Gwen Buehrens, an Episcopalian priest and close friend, tells the couples she marries that lifetime covenants are like a rope -- it has three strands woven together. Two of those strands are love and one is longevity. So two-thirds of the time you are with the doll because you adore him, and one-third of the time you are with the bastard because you were with him yesterday. This is the perseverance part.

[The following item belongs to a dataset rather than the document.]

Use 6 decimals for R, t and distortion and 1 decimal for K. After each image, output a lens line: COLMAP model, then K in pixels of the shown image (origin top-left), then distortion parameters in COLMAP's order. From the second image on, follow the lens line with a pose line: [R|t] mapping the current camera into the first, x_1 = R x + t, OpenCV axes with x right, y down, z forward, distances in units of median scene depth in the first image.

Years ago, I met a couple at a wedding I performed. The couple had been married 35 years and told me that there were three other couples who were friends of theirs who had all been married around the same time. None of the others was still together. "We went through what each of them went through," they said. "The only difference was that at each juncture, we made the decision to stay together." This was a revelation to me, that love that endured strong wasn't love that was better matched necessarily, or that got lucky and avoided infidelity or whatever life struggles pulled couples apart. It was love that chose to ride out the hard times together.

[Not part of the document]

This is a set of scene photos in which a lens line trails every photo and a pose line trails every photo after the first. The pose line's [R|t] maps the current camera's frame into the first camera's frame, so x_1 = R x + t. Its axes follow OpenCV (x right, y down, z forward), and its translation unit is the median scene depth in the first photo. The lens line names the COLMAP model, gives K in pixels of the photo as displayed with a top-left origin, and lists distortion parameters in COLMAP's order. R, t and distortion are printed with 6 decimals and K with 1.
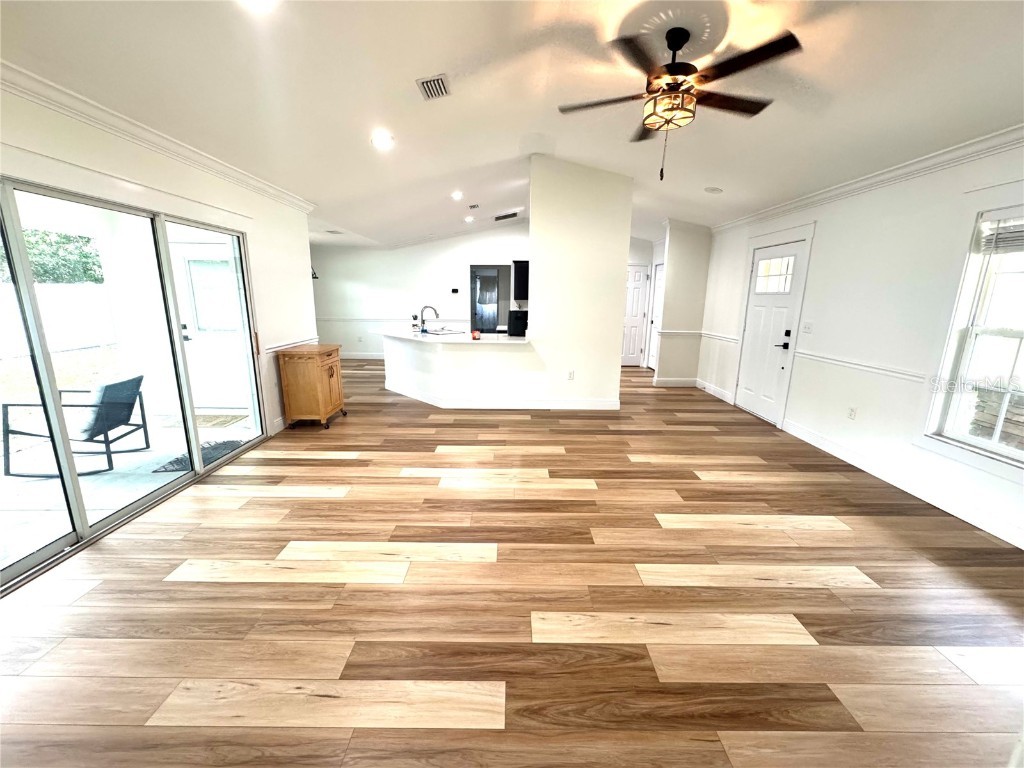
lens RADIAL K [[408.7, 0, 511.1], [0, 408.7, 383.5], [0, 0, 1]] dist [-0.002182, 0.000077]
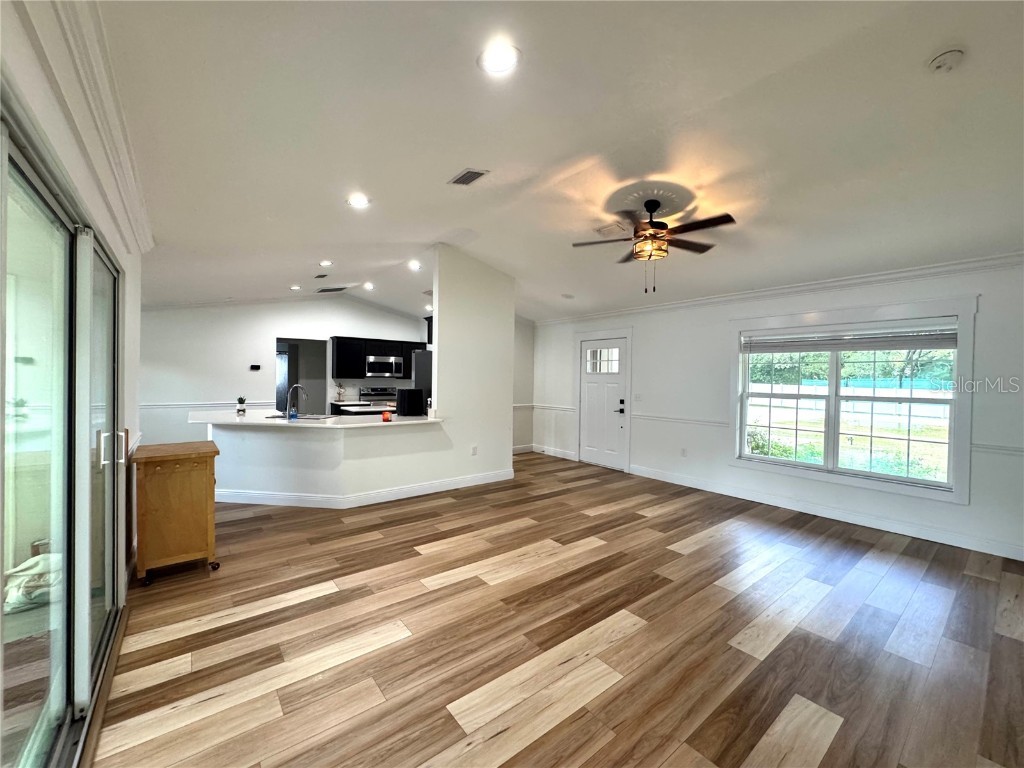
lens RADIAL K [[408.7, 0, 517.4], [0, 408.7, 383.2], [0, 0, 1]] dist [-0.002182, 0.000077]
pose [[0.783577, -0.006126, 0.621265, -0.554079], [0.124235, 0.981301, -0.147017, -0.030327], [-0.608747, 0.192382, 0.769686, 0.166981]]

The payoff for perseverance, I think, is personal growth and mutual transformation. Couples who have been at it a long time know first-hand what Anne Morrow Lindbergh wrote about in Gift from the Sea:
When you love someone you do not love them all the time, in exactly the same way, from moment to moment. It is an impossibility. It is even a lie to pretend to. And yet this is exactly what most of us demand. We have so little faith in the ebb and flow of life, of love, of relationships. We leap at the flow of the tide and resist in terror its ebb. We are afraid it will never return. We insist on permanency, on duration, on continuity; when the only continuity possible, in life as in love, is in growth in fluidity -- in freedom ... How can one learn to take the trough of the wave? It is easier to understand here on the beach, where the breathlessly still ebb tide reveals another life below the level which mortals usually reach. In this crystalline moment of suspense, one has a sudden revelation of the secret kingdom at the bottom of the sea ... So, beautiful is the still hour of the sea's withdrawal, as beautiful as the sea's return.

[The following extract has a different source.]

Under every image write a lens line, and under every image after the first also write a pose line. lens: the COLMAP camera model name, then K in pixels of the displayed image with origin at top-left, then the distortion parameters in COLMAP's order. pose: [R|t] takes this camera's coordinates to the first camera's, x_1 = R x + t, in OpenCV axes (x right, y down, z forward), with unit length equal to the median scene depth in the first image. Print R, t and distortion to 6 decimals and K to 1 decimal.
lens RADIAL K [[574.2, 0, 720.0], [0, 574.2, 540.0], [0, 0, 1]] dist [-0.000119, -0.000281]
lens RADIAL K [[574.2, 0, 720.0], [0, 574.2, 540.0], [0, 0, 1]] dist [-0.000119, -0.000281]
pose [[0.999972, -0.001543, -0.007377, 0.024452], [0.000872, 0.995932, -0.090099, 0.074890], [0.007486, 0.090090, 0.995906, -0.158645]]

And anyone who knows anything about her life -- the tragic kidnapping of her first child, her husband's volatile military career and political engagements -- knows that she knew the ebbs of married life. So we can trust that she is being honest about the beauty found in those times too.
Honesty, forgiveness and devotion -- my holy trinity of virtues for long-lasting love. We all know that what keeps us in these relationships has to be more than simply that the other person makes us feel good about ourselves, because that will pass. It has to be about some commitment to each other's personal and spiritual well-being. And a vehicle for bringing themselves and us more fully into this world. Truly loving relationships in seeking this become the vehicle for what is quite extraordinary and simply divine.
In our unions of lifetime partnership, friendship, familial love, may we bring all that we are to bear on each other and on the fragile units we build, so that all who follow our lives with interest and affection have cause often to rejoice, not just in our happiness, but in the brave and generous living we make possible for each other. Blessed be. Amen.